Pneupur est un exemple de réussite pour Danielle Briche, de Campus France, qui suit le projet depuis ses débuts. Elle met en avant que beaucoup de projets sont accompagnés par l'organisme, mais que celui-ci montre avec succès en quelle mesure il est possible d’innover en Afrique. Tous ne sont pas aussi rapides et n’atteignent pas forcément ce stade de développement.
L’important maintenant est de trouver des clients pour pouvoir s’implanter correctement et rentabiliser rapidement l’investissement de l’usine. Ils ont déjà noué des contacts au Cameroun, avec des écoles privées ou des particuliers, mais aussi dans d’autres pays, notamment en République du Congo ou en République Démocratique du Congo. “On a des fourmis dans les jambes, sourit Frédéric. Nous sentons qu’il y a un vent nouveau en Afrique et nous voulons en faire partie.”

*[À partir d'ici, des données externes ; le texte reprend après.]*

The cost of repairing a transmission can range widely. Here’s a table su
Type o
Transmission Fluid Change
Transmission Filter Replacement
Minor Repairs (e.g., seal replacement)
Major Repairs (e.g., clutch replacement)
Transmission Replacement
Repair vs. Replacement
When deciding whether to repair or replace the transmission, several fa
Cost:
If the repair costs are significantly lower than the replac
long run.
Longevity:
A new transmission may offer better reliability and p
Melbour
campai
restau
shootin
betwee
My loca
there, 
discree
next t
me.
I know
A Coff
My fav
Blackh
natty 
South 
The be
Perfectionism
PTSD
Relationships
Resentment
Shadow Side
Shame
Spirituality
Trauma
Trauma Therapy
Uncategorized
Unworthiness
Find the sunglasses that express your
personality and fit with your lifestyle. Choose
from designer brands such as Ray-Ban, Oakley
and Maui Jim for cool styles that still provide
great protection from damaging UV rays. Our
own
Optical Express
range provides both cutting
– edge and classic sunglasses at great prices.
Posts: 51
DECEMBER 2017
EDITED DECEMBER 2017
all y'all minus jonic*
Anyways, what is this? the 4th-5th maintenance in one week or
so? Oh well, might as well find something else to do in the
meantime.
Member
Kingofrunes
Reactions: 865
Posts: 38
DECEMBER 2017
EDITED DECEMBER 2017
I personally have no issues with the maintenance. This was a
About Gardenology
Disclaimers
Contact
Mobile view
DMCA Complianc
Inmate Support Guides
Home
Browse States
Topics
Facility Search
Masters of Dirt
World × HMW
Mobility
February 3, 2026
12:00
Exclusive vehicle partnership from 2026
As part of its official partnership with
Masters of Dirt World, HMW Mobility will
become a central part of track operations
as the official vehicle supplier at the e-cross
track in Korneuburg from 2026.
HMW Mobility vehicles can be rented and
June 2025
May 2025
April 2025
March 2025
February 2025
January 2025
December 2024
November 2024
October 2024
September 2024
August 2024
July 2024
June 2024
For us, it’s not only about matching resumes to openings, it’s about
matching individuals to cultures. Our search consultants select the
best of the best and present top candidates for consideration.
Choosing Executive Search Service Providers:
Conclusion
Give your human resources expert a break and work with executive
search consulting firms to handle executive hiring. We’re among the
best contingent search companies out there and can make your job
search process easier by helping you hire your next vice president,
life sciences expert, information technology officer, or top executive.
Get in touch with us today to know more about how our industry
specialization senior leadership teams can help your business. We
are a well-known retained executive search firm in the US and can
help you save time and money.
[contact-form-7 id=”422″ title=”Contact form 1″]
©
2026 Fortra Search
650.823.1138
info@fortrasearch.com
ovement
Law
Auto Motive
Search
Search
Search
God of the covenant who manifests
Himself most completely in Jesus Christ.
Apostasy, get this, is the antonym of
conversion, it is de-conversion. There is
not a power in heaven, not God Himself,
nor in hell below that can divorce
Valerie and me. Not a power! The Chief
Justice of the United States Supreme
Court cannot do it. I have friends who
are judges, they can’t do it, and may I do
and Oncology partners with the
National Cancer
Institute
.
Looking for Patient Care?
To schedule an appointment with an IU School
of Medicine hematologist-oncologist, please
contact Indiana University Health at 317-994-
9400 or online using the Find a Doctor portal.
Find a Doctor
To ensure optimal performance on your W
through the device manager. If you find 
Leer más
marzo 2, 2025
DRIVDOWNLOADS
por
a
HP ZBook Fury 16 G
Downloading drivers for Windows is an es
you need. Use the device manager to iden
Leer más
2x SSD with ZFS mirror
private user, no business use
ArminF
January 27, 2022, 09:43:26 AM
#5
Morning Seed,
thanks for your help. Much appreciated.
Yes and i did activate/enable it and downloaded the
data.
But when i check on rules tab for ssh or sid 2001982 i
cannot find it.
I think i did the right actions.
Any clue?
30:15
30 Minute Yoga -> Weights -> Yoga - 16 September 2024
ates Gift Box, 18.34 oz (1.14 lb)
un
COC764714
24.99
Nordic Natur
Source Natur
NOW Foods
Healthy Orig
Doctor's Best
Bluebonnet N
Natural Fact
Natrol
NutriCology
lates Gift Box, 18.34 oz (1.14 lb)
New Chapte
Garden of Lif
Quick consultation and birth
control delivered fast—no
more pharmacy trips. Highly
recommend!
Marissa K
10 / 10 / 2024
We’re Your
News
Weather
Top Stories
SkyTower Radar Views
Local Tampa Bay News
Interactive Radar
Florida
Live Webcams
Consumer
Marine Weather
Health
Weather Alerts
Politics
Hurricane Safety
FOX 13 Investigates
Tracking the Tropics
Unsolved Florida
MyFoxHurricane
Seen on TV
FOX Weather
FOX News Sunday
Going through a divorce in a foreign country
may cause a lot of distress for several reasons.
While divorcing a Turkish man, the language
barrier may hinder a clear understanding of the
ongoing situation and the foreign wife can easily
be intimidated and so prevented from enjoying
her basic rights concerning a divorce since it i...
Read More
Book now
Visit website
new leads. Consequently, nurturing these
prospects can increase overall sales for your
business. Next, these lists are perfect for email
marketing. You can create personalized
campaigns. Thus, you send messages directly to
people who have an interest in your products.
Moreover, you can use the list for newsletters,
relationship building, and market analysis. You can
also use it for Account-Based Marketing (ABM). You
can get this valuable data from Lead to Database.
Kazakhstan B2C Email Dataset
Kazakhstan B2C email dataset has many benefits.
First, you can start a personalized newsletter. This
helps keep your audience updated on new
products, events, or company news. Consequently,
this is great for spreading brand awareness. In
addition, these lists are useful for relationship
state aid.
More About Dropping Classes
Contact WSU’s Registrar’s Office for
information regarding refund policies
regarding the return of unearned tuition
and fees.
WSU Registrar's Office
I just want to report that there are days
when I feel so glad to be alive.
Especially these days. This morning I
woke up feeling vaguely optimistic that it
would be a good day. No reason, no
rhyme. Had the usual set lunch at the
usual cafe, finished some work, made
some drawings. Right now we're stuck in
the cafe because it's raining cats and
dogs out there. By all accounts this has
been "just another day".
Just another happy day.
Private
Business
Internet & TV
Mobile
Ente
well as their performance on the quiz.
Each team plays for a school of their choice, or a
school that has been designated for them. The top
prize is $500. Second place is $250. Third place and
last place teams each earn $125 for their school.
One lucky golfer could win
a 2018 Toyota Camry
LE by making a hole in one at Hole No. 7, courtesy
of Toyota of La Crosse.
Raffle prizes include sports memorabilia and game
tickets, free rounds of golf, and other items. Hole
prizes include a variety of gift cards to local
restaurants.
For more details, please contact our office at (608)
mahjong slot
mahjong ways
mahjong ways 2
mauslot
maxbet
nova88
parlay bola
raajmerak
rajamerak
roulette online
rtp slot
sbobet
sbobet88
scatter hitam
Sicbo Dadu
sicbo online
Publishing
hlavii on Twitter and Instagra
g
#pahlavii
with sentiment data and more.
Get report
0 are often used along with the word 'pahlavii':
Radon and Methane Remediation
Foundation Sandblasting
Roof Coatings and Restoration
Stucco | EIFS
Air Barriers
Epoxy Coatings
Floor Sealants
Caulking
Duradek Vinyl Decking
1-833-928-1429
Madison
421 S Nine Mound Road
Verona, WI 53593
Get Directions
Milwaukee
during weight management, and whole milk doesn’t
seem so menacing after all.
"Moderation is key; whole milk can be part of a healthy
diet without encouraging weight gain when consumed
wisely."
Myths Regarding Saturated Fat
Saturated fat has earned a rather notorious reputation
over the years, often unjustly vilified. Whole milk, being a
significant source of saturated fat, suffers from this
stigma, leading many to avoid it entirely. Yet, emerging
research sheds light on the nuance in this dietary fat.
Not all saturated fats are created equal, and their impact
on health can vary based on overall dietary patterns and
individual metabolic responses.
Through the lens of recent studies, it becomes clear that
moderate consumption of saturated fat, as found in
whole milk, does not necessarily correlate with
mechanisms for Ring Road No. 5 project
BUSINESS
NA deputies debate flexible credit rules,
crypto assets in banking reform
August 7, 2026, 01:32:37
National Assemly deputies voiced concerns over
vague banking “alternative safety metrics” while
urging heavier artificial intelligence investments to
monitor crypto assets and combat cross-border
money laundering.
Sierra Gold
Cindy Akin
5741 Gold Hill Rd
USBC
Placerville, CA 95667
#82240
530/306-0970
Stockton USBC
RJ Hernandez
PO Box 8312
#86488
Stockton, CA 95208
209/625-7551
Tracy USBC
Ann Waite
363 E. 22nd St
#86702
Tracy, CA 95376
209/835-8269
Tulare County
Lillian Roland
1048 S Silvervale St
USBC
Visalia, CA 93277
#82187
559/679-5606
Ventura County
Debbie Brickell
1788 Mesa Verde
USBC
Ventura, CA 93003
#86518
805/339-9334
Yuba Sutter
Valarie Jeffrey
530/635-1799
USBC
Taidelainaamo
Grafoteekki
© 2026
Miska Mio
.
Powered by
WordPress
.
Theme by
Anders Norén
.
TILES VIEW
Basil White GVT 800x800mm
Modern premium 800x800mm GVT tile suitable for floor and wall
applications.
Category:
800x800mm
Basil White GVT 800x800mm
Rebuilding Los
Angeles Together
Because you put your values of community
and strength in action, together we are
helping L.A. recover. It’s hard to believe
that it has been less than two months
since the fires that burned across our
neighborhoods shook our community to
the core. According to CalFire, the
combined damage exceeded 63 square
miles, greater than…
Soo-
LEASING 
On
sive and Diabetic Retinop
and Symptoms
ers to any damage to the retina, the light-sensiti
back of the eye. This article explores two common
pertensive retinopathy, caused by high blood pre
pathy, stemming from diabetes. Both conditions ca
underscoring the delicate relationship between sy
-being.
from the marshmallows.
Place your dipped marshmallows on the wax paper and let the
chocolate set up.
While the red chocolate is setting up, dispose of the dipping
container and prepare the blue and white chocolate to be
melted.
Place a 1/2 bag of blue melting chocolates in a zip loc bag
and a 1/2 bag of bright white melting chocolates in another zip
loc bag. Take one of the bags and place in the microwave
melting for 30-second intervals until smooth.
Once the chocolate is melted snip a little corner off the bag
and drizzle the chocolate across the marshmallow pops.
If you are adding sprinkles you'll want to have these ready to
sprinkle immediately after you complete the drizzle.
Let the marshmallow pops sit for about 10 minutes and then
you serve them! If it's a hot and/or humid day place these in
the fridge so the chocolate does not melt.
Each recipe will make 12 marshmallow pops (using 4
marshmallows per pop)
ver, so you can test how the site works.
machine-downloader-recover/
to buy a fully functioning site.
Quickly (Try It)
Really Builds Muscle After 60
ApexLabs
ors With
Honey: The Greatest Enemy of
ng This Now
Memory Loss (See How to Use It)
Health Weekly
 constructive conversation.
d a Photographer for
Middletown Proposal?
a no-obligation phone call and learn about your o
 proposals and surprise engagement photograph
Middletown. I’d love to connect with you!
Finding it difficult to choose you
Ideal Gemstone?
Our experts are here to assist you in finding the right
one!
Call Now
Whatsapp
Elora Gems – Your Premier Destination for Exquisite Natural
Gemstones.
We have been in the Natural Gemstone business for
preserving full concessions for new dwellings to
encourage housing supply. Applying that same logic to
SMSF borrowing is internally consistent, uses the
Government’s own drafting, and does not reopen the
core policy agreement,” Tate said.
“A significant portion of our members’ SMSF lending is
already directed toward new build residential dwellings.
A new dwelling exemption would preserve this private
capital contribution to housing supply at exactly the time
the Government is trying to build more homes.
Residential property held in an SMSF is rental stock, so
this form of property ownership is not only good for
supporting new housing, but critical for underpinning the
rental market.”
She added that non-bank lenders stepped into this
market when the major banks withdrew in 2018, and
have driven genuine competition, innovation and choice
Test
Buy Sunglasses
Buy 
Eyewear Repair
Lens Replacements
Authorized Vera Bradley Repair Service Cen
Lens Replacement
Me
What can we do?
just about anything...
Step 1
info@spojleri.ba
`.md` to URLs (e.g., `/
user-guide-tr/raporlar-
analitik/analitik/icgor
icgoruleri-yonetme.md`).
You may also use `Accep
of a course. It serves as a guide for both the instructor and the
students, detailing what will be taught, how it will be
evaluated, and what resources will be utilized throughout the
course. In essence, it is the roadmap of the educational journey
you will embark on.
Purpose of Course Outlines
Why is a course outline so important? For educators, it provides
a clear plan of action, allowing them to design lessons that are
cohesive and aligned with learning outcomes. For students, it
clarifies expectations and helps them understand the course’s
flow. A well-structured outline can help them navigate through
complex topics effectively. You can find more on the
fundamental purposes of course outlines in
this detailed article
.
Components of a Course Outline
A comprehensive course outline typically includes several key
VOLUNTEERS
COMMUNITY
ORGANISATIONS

Kylian Mbappé à l'inauguration ?
Mais avant de se concentrer sur les éventuelles expansions, les jumeaux pensent surtout à l’inauguration d’un terrain de basket réalisé par leurs soins à Bondy, à quelques kilomètres de Paris, près des locaux de Bond’Innov. Pour eux, c’est la preuve que le projet fonctionne et est viable. Un exemple qu’ils pourront montrer à de potentiels clients. Il leur a fallu environ 2 400 pneus pour réaliser le revêtement, sur 450 mètres carrés. Au Cameroun, où les pneus sont plus lisses, et fournissent moins de caoutchouc à récupérer, il en faudra le double.
Pour marquer les esprits de leurs futurs clients, ils veulent frapper fort. Alors ils négocient actuellement, avec l’aide de la mairie, pour faire venir Kylian Mbappé, joueur de football du Paris Saint-Germain et de l’équipe de France, qui est né à Bondy (et dont le père est d’origine… camerounaise).
Leur ambition ne s’arrête d’ailleurs pas là : ils lorgnent déjà sur les Jeux Olympiques 2024 organisés à Paris. De nombreux événements auront lieux en banlieue de Paris, près de Bondy, et ils aimeraient proposer leur surface recyclée. D’ici là, ils tablent sur un chiffre d’affaire supérieur à 400 000 euros dès 2021.